Content starts
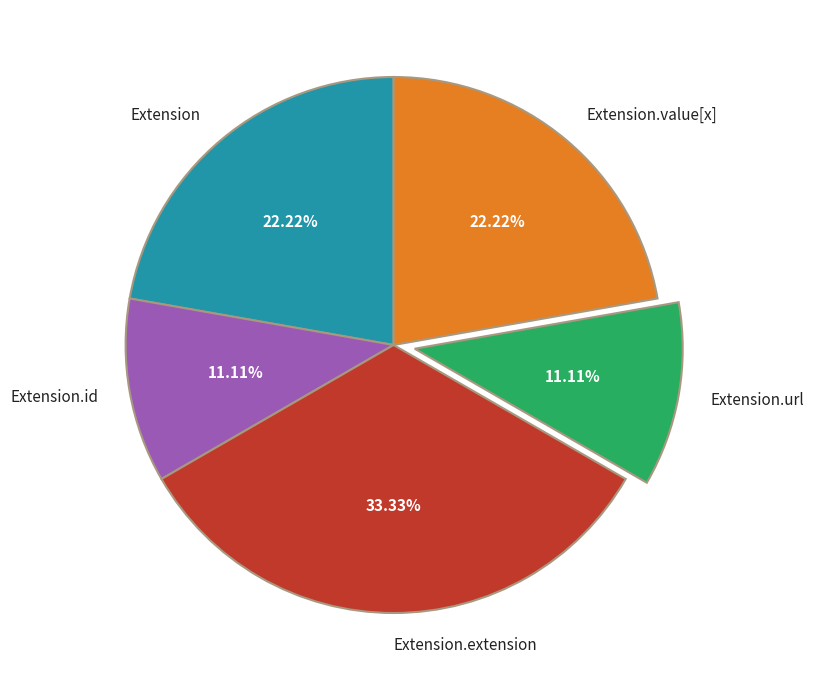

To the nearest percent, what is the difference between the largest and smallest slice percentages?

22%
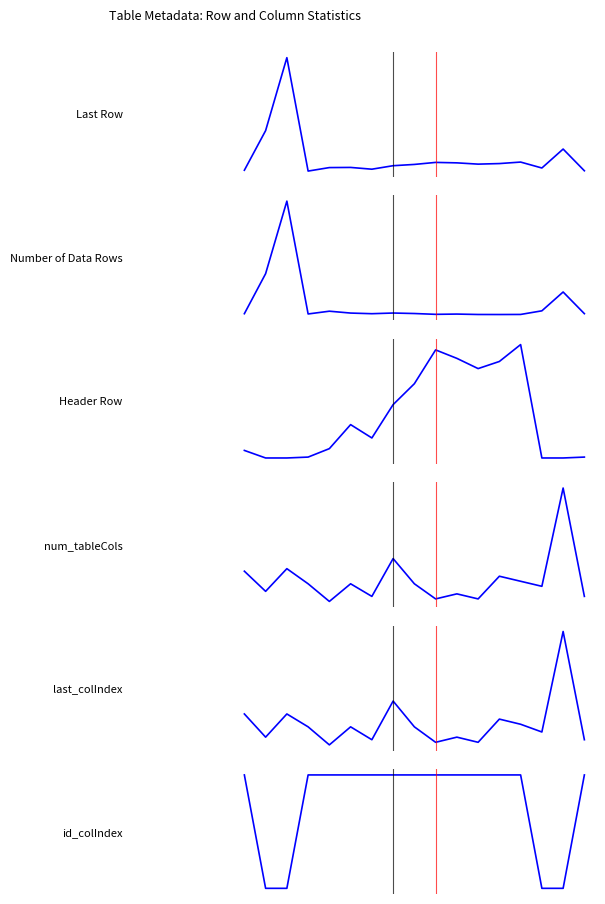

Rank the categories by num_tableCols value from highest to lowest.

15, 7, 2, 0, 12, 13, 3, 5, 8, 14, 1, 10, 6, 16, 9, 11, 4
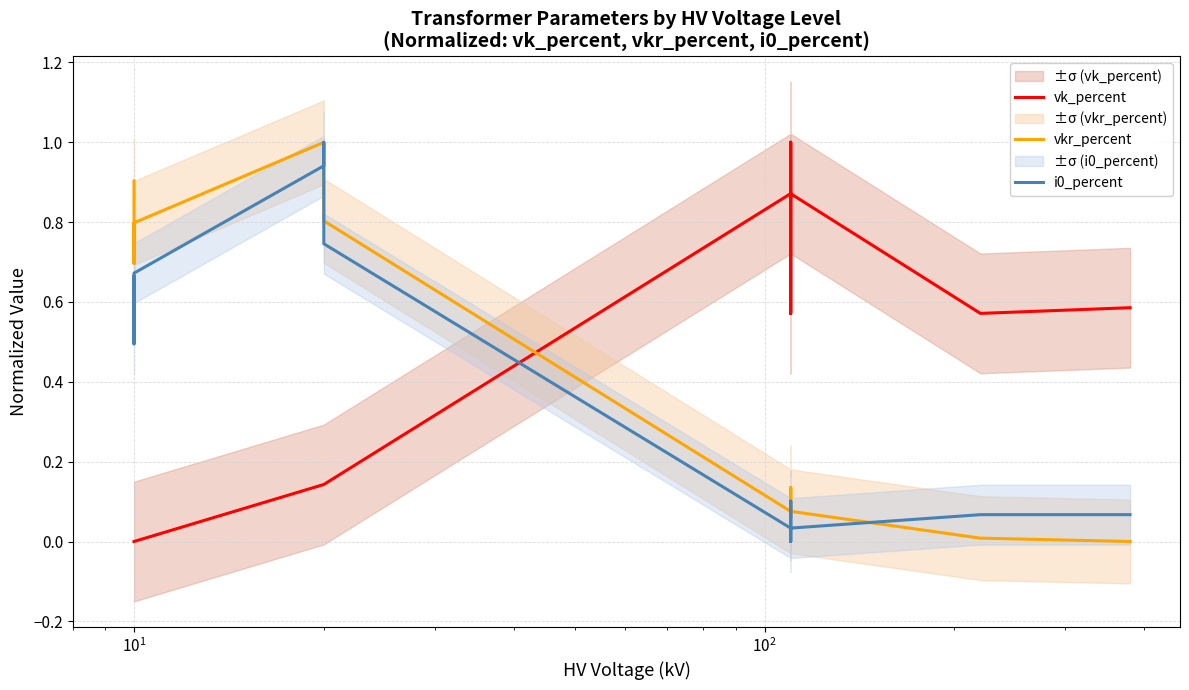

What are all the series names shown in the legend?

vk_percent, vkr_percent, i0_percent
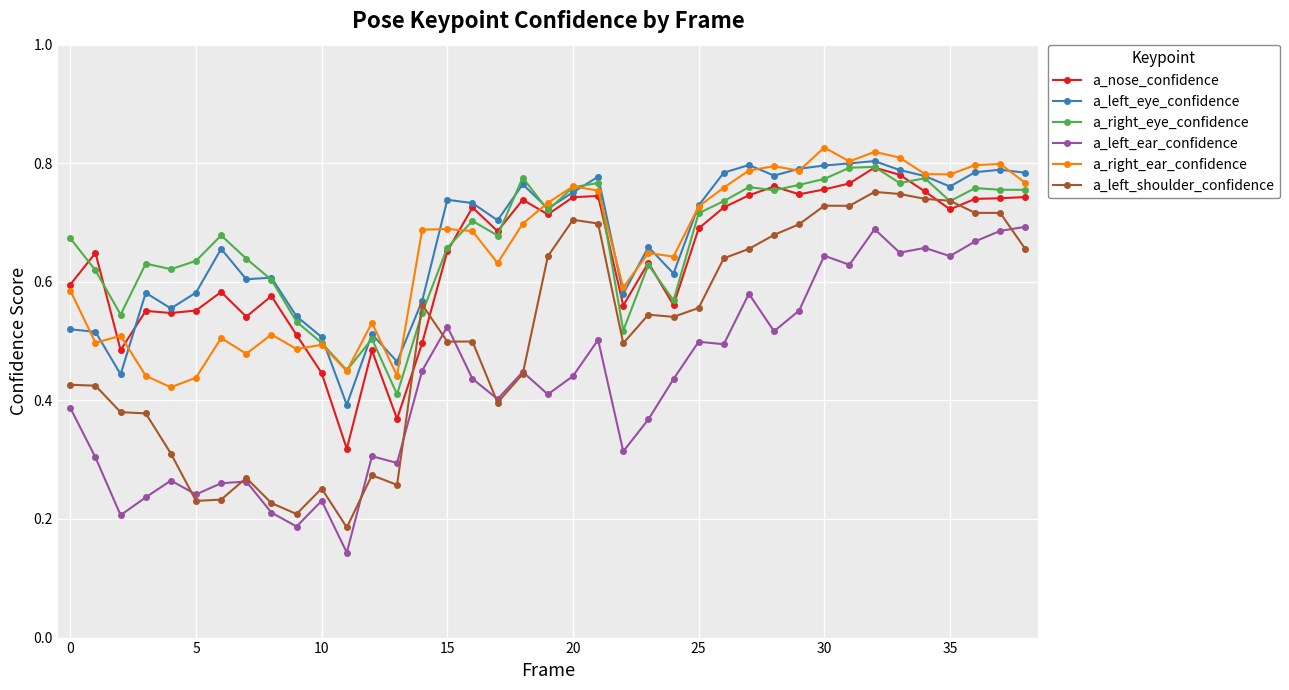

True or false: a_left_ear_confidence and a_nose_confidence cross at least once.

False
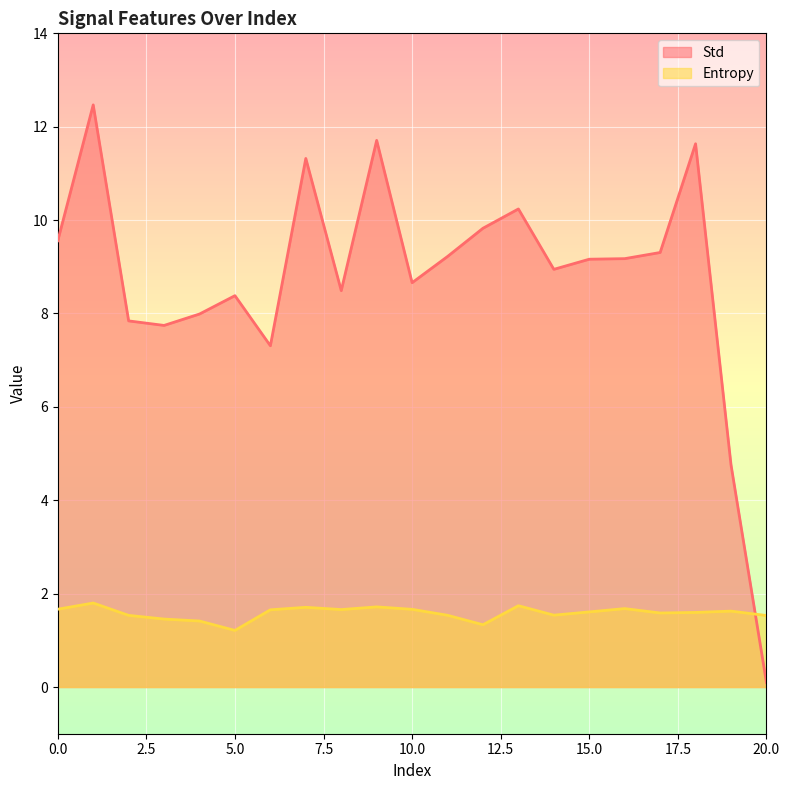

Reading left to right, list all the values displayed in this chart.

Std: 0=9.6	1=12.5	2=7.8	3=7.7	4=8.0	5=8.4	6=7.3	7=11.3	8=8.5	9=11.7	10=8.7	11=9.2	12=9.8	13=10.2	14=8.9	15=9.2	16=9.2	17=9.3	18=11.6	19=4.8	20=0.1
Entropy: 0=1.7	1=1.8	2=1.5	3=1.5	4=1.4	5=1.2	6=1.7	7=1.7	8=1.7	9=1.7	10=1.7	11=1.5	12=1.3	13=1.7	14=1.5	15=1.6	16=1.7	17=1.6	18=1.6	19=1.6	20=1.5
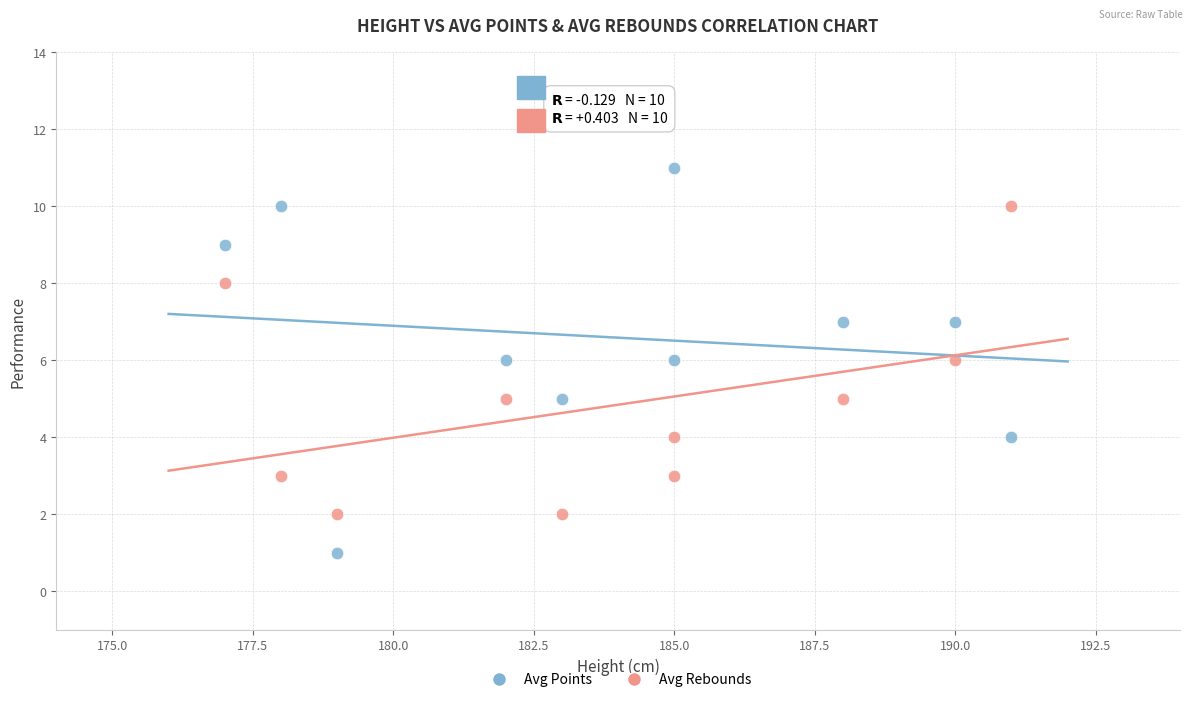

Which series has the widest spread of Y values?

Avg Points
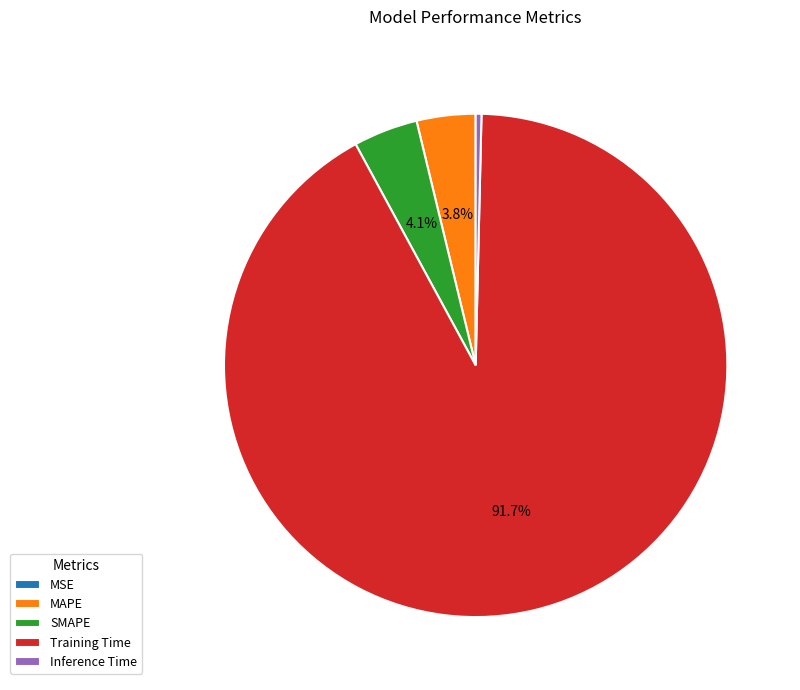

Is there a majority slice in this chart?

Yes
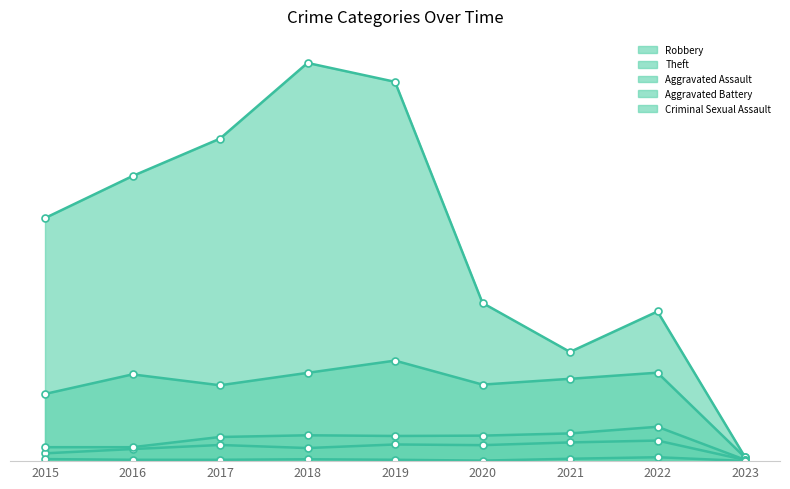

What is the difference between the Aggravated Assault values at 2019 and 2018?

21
Content ends
# HOW TO COMPLETE THIS TASK:
Could you recast the listing above as a numbered list with the blank lines dropped and the pictures left out?

# TASK ANSWER:
1. To the nearest percent, what is the difference between the largest and smallest slice percentages?
2. 22%
3. Rank the categories by num_tableCols value from highest to lowest.
4. 15, 7, 2, 0, 12, 13, 3, 5, 8, 14, 1, 10, 6, 16, 9, 11, 4
5. What are all the series names shown in the legend?
6. vk_percent, vkr_percent, i0_percent
7. True or false: a_left_ear_confidence and a_nose_confidence cross at least once.
8. False
9. Reading left to right, list all the values displayed in this chart.
10. Std: 0=9.6	1=12.5	2=7.8	3=7.7	4=8.0	5=8.4	6=7.3	7=11.3	8=8.5	9=11.7	10=8.7	11=9.2	12=9.8	13=10.2	14=8.9	15=9.2	16=9.2	17=9.3	18=11.6	19=4.8	20=0.1
11. Entropy: 0=1.7	1=1.8	2=1.5	3=1.5	4=1.4	5=1.2	6=1.7	7=1.7	8=1.7	9=1.7	10=1.7	11=1.5	12=1.3	13=1.7	14=1.5	15=1.6	16=1.7	17=1.6	18=1.6	19=1.6	20=1.5
12. Which series has the widest spread of Y values?
13. Avg Points
14. Is there a majority slice in this chart?
15. Yes
16. What is the difference between the Aggravated Assault values at 2019 and 2018?
17. 21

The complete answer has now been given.